Mill Cove Ice Company, Part I


I've written any number of articles that mention or were devoted to iceworks, businesses that were once prevalent region-wide from about 1870 to the 1910s.
Historical society articles covered in depth those iceworks at West Harbor, Back Narrows, Appalachee, Knickerbocker, Meadow Cove, and Lobster Cove. About 1900, more men were employed nationwide in icecutting than in any other job. Our region swarmed with activity in the coldest months, with three- and four-masted schooners jostling in region waters for loads of ice to take south. The vessels continued taking ice cargoes from the icehouses well into warm weather since the buildings were insulated with straw and sawdust.
Though artificially created ice gained in popularity toward the late 1890s, the naturally made ice trade still did fairly well in the region for succeeding decades, then dwindled rapidly in the 1920s to end about 1940. In those last decades, local hotels, summer colonies, and farmers were the main surviving users here of locally cut ice, often having their own little ponds. Or, if you had no electricity, as was the case in parts of town throughout the early 1940s, an icebox remained desirable or necessary. And some families were so used to the old ways that they didn't want to rely on newfangled methods, like electricity. It could be unreliable and costly, having to pay a utility, buy a refrigerator, and run wires. Cutting and storing your own ice was cheap. Many people still wanted "God's ice."
The Boothbay Register
The Register acted as a community barometer and town crier for the ice business. It customarily reported the depth of the ice, the poundage in icehouses, the great number of men at work, anecdotes and accidents, and the vessels at anchor waiting to load. The purity of some iceworks' product was proven by bringing a thick cake (normally none were cut under 12 inches) to the Register office and reading the paper through it. It was an exciting but worrisome time since a hard winter spelled prosperity while a mild winter signaled slim pickings for local people. In 1890, region iceworks employed 650 local men on the ice. There were only 3,400 people in Boothbay and the Harbor; 650, a fifth of the population, could have been all the males from eight to 80, grateful for paid labor in the coldest months. As our "ice age" headed toward its end, the industry was reliant on bad (warm) weather elsewhere, which sent men scurrying to get mothballed iceworks in shape.
The Early Reed Mill
In the mid-1700s, the Reeds dammed the low watery expanse north and east of its outlet into Mill Cove, once Reed's Cove. When flooded, it transformed the Meadow into a lake extending to the location of the schools and the YMCA on Route 27. By 1828 the mill was no longer functioning, off the tax rolls, and the water could move unimpeded.
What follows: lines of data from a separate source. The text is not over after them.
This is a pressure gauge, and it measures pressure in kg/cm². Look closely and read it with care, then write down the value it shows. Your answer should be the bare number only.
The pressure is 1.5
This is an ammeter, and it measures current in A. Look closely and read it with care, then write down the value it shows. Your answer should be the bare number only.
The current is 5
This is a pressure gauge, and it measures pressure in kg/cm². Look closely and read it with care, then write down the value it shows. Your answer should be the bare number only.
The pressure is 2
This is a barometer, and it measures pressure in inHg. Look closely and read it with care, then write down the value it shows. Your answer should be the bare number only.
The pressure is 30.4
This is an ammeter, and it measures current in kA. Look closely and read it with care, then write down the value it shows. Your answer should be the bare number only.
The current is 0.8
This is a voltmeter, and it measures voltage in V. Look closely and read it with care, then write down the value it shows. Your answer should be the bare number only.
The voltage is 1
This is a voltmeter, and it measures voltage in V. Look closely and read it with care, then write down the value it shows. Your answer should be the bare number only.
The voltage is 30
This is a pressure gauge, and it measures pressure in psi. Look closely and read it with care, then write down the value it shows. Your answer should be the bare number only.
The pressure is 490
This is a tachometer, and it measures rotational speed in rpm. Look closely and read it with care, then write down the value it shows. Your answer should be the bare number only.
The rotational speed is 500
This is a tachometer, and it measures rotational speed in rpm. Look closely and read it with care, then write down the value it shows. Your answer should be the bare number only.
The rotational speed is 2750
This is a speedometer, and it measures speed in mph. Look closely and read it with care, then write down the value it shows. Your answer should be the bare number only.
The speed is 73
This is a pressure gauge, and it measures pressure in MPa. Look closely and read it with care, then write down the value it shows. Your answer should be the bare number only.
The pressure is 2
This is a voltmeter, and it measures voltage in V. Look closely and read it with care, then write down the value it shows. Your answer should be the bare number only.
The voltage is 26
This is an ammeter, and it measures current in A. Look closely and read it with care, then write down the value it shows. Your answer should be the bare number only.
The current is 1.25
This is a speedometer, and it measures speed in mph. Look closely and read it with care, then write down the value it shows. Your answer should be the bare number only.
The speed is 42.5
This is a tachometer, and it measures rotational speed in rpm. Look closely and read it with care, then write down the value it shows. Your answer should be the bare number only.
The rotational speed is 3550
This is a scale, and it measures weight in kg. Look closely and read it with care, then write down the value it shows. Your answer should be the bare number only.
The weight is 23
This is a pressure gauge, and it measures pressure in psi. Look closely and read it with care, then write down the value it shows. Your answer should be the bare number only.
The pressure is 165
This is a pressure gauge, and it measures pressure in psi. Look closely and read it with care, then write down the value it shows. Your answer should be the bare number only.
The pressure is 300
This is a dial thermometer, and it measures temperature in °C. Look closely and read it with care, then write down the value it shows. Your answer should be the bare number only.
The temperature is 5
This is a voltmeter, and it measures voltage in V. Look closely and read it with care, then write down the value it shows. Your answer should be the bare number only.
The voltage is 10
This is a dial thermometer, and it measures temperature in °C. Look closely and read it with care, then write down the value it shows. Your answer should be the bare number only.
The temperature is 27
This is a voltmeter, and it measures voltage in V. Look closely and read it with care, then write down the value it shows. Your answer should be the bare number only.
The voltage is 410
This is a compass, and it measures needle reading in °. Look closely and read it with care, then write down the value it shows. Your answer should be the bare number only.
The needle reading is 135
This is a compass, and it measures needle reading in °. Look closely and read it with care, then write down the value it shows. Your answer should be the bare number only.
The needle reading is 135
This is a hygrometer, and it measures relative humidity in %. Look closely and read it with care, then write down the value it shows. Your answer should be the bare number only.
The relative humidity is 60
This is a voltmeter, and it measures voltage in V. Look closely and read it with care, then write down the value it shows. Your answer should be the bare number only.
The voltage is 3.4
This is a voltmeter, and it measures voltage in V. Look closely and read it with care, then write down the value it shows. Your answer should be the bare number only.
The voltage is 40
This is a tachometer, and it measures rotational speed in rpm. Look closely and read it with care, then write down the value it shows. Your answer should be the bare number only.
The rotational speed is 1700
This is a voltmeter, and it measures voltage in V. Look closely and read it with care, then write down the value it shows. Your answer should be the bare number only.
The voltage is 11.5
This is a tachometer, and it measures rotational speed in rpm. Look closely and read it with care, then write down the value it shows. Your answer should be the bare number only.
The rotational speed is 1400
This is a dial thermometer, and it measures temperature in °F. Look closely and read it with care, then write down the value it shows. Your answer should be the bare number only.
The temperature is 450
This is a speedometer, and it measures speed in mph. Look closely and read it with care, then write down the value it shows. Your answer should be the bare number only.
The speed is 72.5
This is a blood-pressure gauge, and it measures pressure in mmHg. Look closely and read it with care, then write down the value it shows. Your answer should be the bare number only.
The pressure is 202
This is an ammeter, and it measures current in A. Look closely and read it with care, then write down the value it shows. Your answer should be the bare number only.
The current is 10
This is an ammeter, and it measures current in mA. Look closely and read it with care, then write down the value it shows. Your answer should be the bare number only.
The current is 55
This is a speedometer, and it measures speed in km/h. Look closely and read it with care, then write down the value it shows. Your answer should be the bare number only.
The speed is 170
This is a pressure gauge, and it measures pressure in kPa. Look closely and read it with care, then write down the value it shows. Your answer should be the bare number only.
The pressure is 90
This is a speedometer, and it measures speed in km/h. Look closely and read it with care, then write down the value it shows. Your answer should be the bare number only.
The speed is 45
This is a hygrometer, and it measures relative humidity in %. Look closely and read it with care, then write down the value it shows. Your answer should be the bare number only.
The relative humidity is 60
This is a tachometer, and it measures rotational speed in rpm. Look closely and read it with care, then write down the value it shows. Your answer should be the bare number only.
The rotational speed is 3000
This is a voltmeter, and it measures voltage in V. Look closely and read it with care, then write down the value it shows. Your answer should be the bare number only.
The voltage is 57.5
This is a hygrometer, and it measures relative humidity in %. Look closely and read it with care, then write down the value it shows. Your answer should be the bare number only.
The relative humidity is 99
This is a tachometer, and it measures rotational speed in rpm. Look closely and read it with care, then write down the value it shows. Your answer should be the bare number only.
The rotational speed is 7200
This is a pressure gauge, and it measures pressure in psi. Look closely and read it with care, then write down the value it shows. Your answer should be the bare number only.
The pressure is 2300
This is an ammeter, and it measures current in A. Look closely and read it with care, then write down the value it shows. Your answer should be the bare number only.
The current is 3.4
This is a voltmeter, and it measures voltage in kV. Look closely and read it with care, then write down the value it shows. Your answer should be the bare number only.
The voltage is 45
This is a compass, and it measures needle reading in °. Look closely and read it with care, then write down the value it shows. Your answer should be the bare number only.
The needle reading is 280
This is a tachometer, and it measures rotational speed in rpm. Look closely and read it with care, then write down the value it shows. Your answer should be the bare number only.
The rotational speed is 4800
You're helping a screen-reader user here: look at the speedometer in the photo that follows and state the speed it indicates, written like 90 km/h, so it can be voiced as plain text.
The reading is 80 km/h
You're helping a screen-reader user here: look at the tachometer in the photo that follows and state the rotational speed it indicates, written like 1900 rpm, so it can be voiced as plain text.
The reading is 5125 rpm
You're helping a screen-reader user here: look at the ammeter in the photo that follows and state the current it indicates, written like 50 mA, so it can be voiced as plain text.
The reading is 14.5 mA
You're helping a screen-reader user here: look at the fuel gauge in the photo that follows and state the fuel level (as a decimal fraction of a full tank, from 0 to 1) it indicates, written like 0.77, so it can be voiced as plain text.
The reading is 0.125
As long as the Reed millsite flooded the Meadow, the old roads to the Center were on higher ground, bowing out to the east to get around the water. One of those roads ran straight north from Montgomery Road up through Alden Jordan's Red Hawk Reach, and the other ran generally northeast on Eastern Avenue to the Delano and Wylie house area (across from intersection of Rte. 96 and Eastern Ave) where it backed to the northwest to Hackmatack Road; in late years that northwest stretch was called Back Center Road by those who walked it.
In the 1830s, the new road we now traverse running through the Meadow was accepted. I guess the Boothbay selectmen thought they were safe from a damming mill after the Reeds idled it for a few years. An 1859 article to raise the road implies there was still problems — there always is with a big sponge like the Meadow.
Luther Maddocks started, or was involved in, many iceworks in what became Boothbay Harbor. He often sold out soon after starting a venture, whether fish or ice, only to begin another almost immediately. He started an iceworks at Echo Lake at Lobster Cove in 1880, at Mill Cove two years later, had an interest in Appalachee's for a while and West Harbor's after 1900, and he acquired an interest in Mill Cove again after 1905.